*SELECTED PASSAGE:*

┌──

# big stripers



## tommsu1 (Jan 17, 2002)

The big stripers are finally here, IBSP is overloaded with them. I caught my first bass over 20 pounds, fish over 40 inches are the norm right now, get out there and fish. I also heard that the raritan bay is jumping with stripers.


----------



## GreaseTea (Jul 16, 2003)

I understand the big cows and blues are in at IBSP. I am going there early Sunday. What were you catching the stripers on and did you fish bayside at all?


----------



## Manayunk Jake (Oct 3, 2001)

Greetings GreaseTea!

You usually can't go wrong with fresh surf clam, but the Raritan fish were keying in on fresh bunker chunks, too. However, if there are blues in the area, they'll usually get to the bunker before the stripers. Good luck, and post your report....


----------



## GreaseTea (Jul 16, 2003)

*IBSP Sunday 30th results*

We were on the beach at the very last access point on the island at 5am and fished until 7:30pm without one single bite. We tried fresh clams, bunkers, mullets, and I even casted poppers and hopkins spoon without a single bite. Bait robbed by crabs and mullets went untouched. I talked to a few overnighters and they said no bass at all. A woman next to me caught a 28" around 8am and that was the only fish caught all day. As far as I can see, rods were propped without any bend in them all day. I was at the same area early last November and I couldn't keep up with 2 rods in water. Bass at the time was banging the clams left and right. Hopefully you guys had better luck than I did. I'll probably target stripers at the Conowingo Dam this weekend.

└──

*GIVEN INSTRUCTION A:*
Please return every line of the records below that contains the string "tuplet", matching case exactly.

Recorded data
┌──

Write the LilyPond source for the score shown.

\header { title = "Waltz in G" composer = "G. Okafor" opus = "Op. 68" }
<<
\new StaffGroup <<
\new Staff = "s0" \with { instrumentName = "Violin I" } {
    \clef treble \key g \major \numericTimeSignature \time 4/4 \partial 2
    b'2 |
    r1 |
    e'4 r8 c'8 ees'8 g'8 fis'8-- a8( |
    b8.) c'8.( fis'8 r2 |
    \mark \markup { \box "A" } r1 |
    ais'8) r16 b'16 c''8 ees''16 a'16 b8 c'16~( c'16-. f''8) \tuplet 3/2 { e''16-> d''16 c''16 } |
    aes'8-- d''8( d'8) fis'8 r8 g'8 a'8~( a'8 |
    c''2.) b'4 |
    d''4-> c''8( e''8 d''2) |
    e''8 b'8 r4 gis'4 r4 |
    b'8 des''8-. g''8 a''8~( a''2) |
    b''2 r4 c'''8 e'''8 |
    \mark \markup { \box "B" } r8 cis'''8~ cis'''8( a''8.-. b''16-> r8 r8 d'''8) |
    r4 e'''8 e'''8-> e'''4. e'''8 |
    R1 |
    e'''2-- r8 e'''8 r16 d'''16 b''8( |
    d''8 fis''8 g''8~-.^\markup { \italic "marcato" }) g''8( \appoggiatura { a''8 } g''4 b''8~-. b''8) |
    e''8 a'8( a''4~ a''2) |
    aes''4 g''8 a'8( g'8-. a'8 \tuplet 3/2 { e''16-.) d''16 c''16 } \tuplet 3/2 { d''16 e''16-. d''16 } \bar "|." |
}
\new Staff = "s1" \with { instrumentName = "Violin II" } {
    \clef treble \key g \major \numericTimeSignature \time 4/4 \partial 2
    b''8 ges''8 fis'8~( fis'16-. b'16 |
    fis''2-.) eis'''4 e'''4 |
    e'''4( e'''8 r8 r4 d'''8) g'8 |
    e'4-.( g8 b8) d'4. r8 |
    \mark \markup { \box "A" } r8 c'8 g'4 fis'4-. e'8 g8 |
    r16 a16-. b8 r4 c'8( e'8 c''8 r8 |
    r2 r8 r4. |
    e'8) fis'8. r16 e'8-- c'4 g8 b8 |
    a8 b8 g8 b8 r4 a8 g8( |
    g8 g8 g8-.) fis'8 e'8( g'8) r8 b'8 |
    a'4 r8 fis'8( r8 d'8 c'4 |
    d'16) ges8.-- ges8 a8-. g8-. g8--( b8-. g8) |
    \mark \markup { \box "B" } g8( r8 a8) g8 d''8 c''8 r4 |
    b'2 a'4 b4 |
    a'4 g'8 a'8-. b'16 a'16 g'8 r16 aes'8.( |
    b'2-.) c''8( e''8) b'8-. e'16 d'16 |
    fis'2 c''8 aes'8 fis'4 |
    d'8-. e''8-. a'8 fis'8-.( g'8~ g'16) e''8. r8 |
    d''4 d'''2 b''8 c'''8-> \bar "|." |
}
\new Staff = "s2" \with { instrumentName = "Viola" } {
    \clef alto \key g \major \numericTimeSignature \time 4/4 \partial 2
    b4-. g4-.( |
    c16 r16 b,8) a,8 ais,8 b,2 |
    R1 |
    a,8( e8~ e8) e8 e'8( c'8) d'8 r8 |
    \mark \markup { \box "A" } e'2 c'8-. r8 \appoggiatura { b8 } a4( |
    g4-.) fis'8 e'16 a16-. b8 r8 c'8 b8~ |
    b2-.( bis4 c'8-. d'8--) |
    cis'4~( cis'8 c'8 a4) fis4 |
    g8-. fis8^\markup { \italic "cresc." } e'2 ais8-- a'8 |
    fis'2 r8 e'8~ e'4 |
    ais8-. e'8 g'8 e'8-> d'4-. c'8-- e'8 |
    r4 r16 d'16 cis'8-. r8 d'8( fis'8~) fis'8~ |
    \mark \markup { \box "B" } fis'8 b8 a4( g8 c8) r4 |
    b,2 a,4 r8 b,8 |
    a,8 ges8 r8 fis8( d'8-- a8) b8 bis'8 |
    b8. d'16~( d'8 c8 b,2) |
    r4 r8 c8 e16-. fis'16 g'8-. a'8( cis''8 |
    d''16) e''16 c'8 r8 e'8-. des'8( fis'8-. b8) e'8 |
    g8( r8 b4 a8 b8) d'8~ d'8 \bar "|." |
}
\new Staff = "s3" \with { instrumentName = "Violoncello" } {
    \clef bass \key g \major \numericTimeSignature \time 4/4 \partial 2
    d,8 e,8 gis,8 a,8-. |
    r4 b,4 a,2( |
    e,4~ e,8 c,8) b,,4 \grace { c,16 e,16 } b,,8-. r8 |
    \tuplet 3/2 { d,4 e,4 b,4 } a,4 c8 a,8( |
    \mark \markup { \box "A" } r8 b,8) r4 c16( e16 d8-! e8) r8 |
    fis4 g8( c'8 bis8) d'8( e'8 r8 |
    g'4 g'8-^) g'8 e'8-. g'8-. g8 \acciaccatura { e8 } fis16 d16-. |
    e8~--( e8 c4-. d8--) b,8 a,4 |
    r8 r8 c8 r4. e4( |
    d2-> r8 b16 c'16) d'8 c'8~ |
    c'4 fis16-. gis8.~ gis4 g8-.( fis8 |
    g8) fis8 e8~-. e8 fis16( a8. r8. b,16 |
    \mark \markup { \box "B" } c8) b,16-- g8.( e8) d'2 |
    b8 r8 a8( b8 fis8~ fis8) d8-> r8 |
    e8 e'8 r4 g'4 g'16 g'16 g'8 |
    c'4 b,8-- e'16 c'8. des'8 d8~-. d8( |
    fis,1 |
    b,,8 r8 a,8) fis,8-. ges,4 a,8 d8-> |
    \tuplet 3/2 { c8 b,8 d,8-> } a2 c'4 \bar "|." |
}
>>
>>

└──

*GIVEN INSTRUCTION B:*
In the thread on big stripers, at what time did GreaseTea start fishing on the beach at IBSP on Sunday the 30th?

*EXERCISE RESPONSE A:*
    ais'8) r16 b'16 c''8 ees''16 a'16 b8 c'16~( c'16-. f''8) \tuplet 3/2 { e''16-> d''16 c''16 } |
    aes''4 g''8 a'8( g'8-. a'8 \tuplet 3/2 { e''16-.) d''16 c''16 } \tuplet 3/2 { d''16 e''16-. d''16 } \bar "|." |
    \tuplet 3/2 { d,4 e,4 b,4 } a,4 c8 a,8( |
    \tuplet 3/2 { c8 b,8 d,8-> } a2 c'4 \bar "|." |

*EXERCISE RESPONSE B:*
At 5am.